> [WRITTEN TASK] Copy every line of the listing below with each "Accéder à la notice" changed to "Voir la notice", keep all other text the same, and leave the pictures out.

> [INPUT DATA]
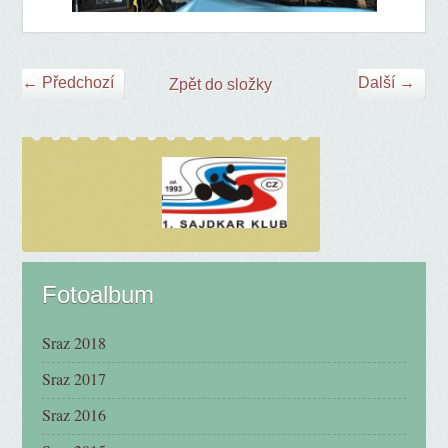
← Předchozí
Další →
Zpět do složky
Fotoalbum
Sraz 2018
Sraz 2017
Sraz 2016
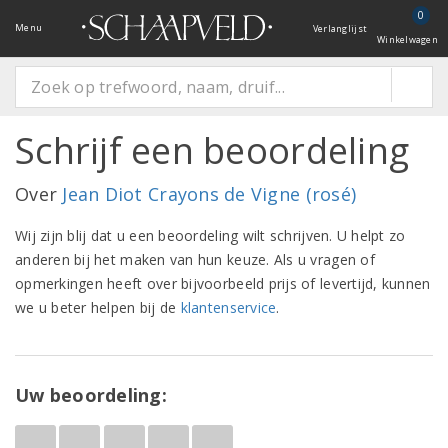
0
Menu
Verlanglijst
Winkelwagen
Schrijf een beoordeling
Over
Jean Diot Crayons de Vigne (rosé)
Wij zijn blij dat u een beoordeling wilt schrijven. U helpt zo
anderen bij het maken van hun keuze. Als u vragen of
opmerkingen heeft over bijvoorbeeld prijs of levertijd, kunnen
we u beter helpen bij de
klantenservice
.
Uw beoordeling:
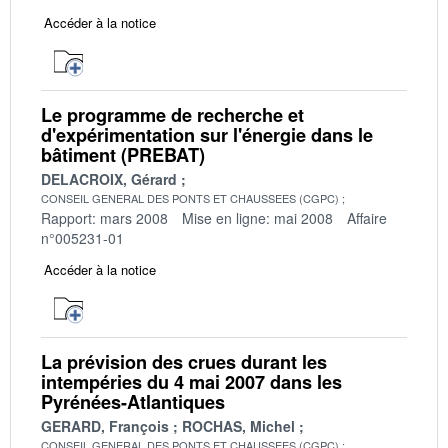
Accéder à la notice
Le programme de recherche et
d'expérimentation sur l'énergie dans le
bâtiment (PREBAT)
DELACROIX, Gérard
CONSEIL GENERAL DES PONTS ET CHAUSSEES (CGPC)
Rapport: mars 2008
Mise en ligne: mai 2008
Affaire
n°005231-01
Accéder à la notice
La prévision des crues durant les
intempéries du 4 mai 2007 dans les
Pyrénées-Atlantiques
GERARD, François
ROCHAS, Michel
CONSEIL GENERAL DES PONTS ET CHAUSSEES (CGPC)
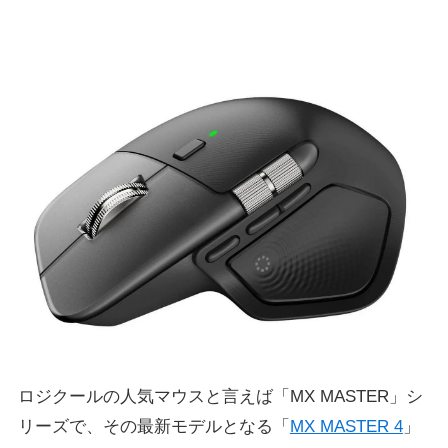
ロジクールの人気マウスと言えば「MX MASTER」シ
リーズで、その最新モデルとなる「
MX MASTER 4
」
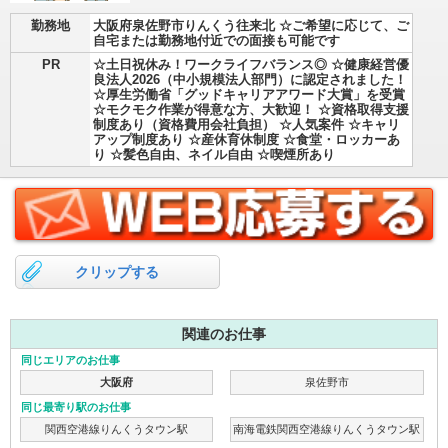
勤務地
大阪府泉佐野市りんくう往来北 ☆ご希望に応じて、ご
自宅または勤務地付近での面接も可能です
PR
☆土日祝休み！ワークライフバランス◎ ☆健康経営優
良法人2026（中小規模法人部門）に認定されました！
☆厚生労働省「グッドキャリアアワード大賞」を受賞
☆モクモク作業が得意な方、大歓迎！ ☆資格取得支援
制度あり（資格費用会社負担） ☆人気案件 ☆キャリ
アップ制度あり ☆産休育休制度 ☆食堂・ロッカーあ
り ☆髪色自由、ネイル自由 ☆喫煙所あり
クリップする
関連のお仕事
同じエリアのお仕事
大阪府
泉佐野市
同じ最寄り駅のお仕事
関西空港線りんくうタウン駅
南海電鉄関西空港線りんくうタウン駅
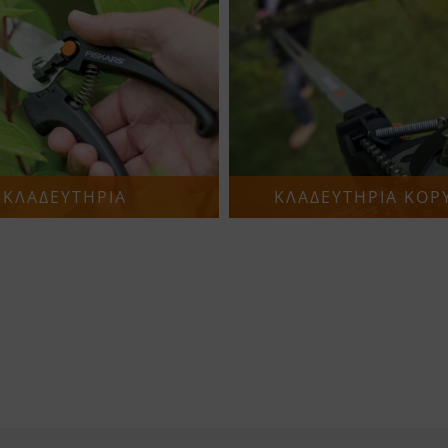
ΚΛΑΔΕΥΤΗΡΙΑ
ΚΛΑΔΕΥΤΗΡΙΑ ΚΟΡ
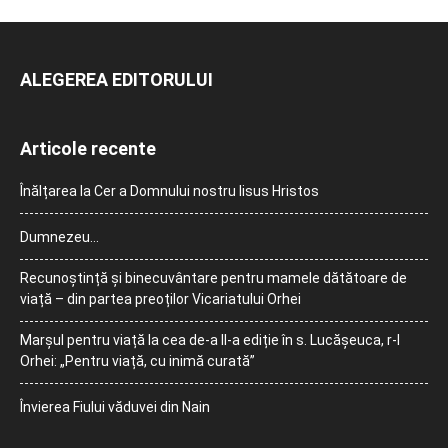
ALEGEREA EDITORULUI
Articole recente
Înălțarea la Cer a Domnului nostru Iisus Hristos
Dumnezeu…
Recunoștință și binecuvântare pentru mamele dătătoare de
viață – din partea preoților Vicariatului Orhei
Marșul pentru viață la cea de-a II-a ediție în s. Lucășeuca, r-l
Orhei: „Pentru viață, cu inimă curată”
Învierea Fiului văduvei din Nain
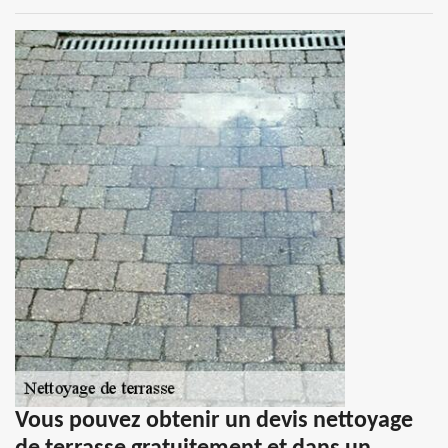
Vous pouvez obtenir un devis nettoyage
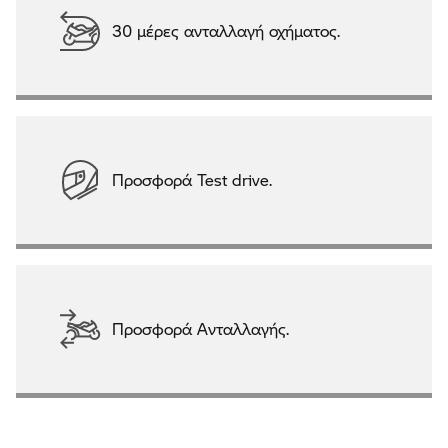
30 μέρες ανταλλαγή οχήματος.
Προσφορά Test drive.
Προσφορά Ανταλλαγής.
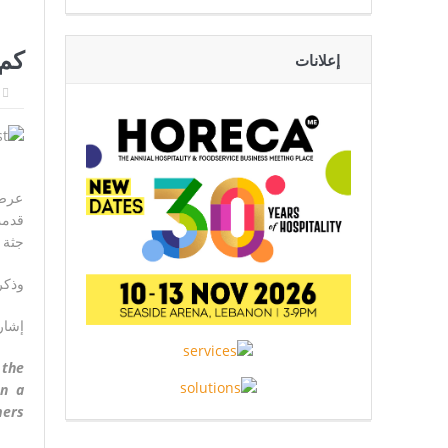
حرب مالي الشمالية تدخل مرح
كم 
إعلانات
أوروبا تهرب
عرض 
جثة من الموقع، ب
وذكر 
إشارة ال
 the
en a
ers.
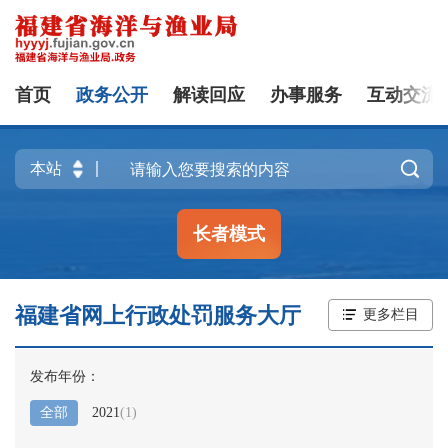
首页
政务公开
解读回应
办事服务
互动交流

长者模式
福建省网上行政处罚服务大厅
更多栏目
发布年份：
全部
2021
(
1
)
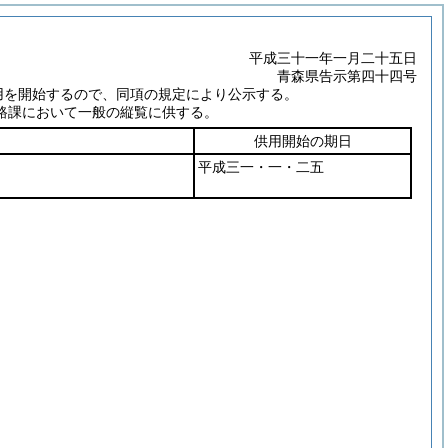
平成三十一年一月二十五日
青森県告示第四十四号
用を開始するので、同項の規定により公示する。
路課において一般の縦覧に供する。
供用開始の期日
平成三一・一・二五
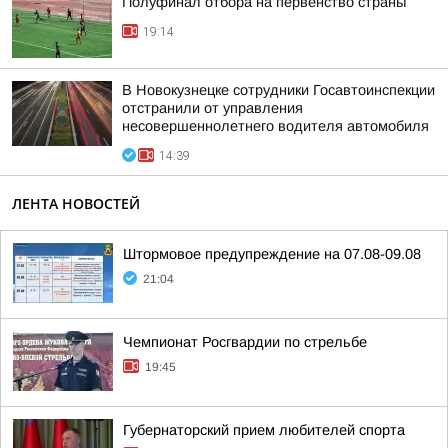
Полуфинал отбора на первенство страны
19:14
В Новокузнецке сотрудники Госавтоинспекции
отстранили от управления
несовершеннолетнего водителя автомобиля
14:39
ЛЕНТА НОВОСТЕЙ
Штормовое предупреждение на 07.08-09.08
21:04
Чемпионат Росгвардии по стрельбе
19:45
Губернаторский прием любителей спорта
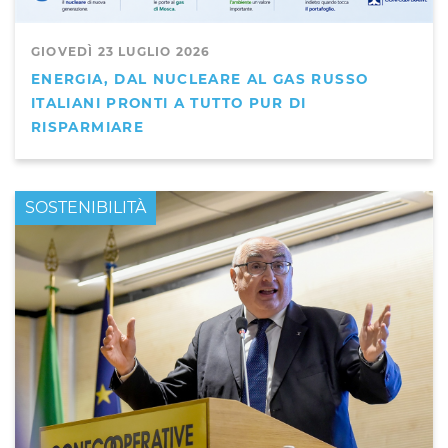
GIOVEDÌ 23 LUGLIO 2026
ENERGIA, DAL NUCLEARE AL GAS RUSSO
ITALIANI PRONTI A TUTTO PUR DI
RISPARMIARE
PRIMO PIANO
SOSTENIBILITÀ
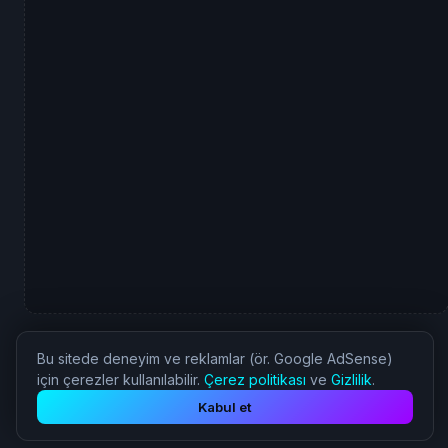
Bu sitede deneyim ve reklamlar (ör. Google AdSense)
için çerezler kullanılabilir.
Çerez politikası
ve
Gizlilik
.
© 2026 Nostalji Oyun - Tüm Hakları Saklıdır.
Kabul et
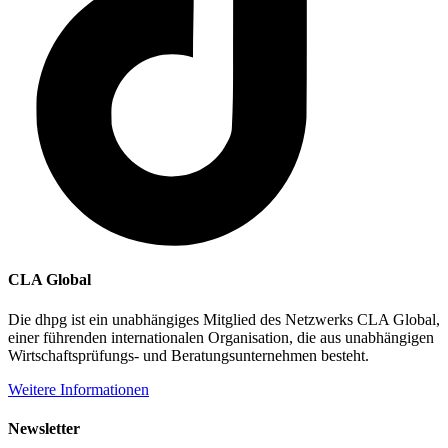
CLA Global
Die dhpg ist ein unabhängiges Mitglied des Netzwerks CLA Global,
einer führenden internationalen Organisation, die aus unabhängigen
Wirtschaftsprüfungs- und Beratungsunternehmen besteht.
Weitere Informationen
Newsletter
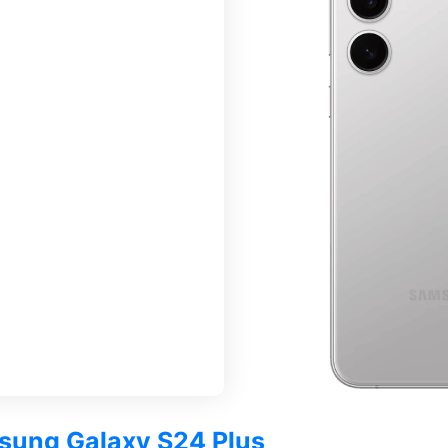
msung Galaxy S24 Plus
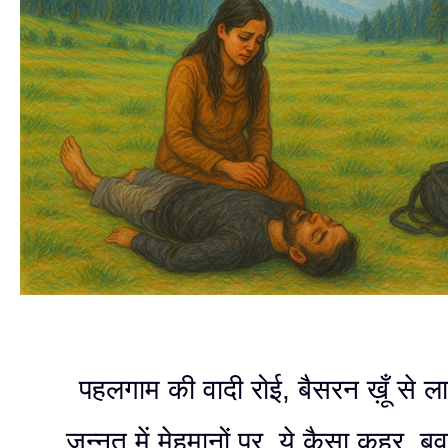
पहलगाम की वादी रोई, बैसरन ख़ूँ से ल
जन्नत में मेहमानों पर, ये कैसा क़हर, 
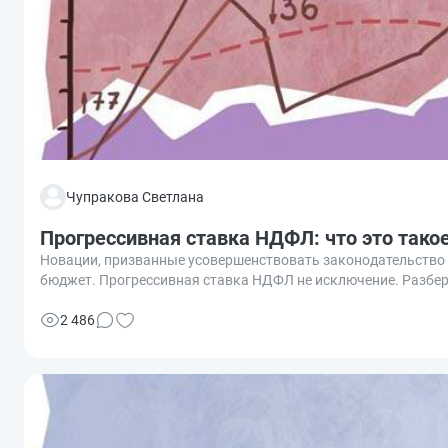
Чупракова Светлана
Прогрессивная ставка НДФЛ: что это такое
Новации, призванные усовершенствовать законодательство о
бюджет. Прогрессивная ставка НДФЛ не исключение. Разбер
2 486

> [SOLUTION BELOW]
← Předchozí
Další →
Zpět do složky
Fotoalbum
Sraz 2018
Sraz 2017
Sraz 2016
0
Menu
Verlanglijst
Winkelwagen
Schrijf een beoordeling
Over
Jean Diot Crayons de Vigne (rosé)
Wij zijn blij dat u een beoordeling wilt schrijven. U helpt zo
anderen bij het maken van hun keuze. Als u vragen of
opmerkingen heeft over bijvoorbeeld prijs of levertijd, kunnen
we u beter helpen bij de
klantenservice
.
Uw beoordeling:
Voir la notice
Le programme de recherche et
d'expérimentation sur l'énergie dans le
bâtiment (PREBAT)
DELACROIX, Gérard
CONSEIL GENERAL DES PONTS ET CHAUSSEES (CGPC)
Rapport: mars 2008
Mise en ligne: mai 2008
Affaire
n°005231-01
Voir la notice
La prévision des crues durant les
intempéries du 4 mai 2007 dans les
Pyrénées-Atlantiques
GERARD, François
ROCHAS, Michel
CONSEIL GENERAL DES PONTS ET CHAUSSEES (CGPC)
ロジクールの人気マウスと言えば「MX MASTER」シ
リーズで、その最新モデルとなる「
MX MASTER 4
」
勤務地
大阪府泉佐野市りんくう往来北 ☆ご希望に応じて、ご
自宅または勤務地付近での面接も可能です
PR
☆土日祝休み！ワークライフバランス◎ ☆健康経営優
良法人2026（中小規模法人部門）に認定されました！
☆厚生労働省「グッドキャリアアワード大賞」を受賞
☆モクモク作業が得意な方、大歓迎！ ☆資格取得支援
制度あり（資格費用会社負担） ☆人気案件 ☆キャリ
アップ制度あり ☆産休育休制度 ☆食堂・ロッカーあ
り ☆髪色自由、ネイル自由 ☆喫煙所あり
クリップする
関連のお仕事
同じエリアのお仕事
大阪府
泉佐野市
同じ最寄り駅のお仕事
関西空港線りんくうタウン駅
南海電鉄関西空港線りんくうタウン駅
ΚΛΑΔΕΥΤΗΡΙΑ
ΚΛΑΔΕΥΤΗΡΙΑ ΚΟΡ
ALEGEREA EDITORULUI
Articole recente
Înălțarea la Cer a Domnului nostru Iisus Hristos
Dumnezeu…
Recunoștință și binecuvântare pentru mamele dătătoare de
viață – din partea preoților Vicariatului Orhei
Marșul pentru viață la cea de-a II-a ediție în s. Lucășeuca, r-l
Orhei: „Pentru viață, cu inimă curată”
Învierea Fiului văduvei din Nain
Vous pouvez obtenir un devis nettoyage
30 μέρες ανταλλαγή οχήματος.
Προσφορά Test drive.
Προσφορά Ανταλλαγής.
حرب مالي الشمالية تدخل مرح
كم 
إعلانات
أوروبا تهرب
عرض 
جثة من الموقع، ب
وذكر 
إشارة ال
 the
en a
ers.
首页
政务公开
解读回应
办事服务
互动交流

长者模式
福建省网上行政处罚服务大厅
更多栏目
发布年份：
全部
2021
(
1
)
平成三十一年一月二十五日
青森県告示第四十四号
用を開始するので、同項の規定により公示する。
路課において一般の縦覧に供する。
供用開始の期日
平成三一・一・二五
Полуфинал отбора на первенство страны
19:14
В Новокузнецке сотрудники Госавтоинспекции
отстранили от управления
несовершеннолетнего водителя автомобиля
14:39
ЛЕНТА НОВОСТЕЙ
Штормовое предупреждение на 07.08-09.08
21:04
Чемпионат Росгвардии по стрельбе
19:45
Губернаторский прием любителей спорта
GIOVEDÌ 23 LUGLIO 2026
ENERGIA, DAL NUCLEARE AL GAS RUSSO
ITALIANI PRONTI A TUTTO PUR DI
RISPARMIARE
PRIMO PIANO
SOSTENIBILITÀ
Bu sitede deneyim ve reklamlar (ör. Google AdSense)
için çerezler kullanılabilir.
Çerez politikası
ve
Gizlilik
.
© 2026 Nostalji Oyun - Tüm Hakları Saklıdır.
Kabul et
CLA Global
Die dhpg ist ein unabhängiges Mitglied des Netzwerks CLA Global,
einer führenden internationalen Organisation, die aus unabhängigen
Wirtschaftsprüfungs- und Beratungsunternehmen besteht.
Weitere Informationen
Newsletter
msung Galaxy S24 Plus
पहलगाम की वादी रोई, बैसरन ख़ूँ से ल
जन्नत में मेहमानों पर, ये कैसा क़हर, 
Чупракова Светлана
Прогрессивная ставка НДФЛ: что это такое
Новации, призванные усовершенствовать законодательство о
бюджет. Прогрессивная ставка НДФЛ не исключение. Разбер
2 486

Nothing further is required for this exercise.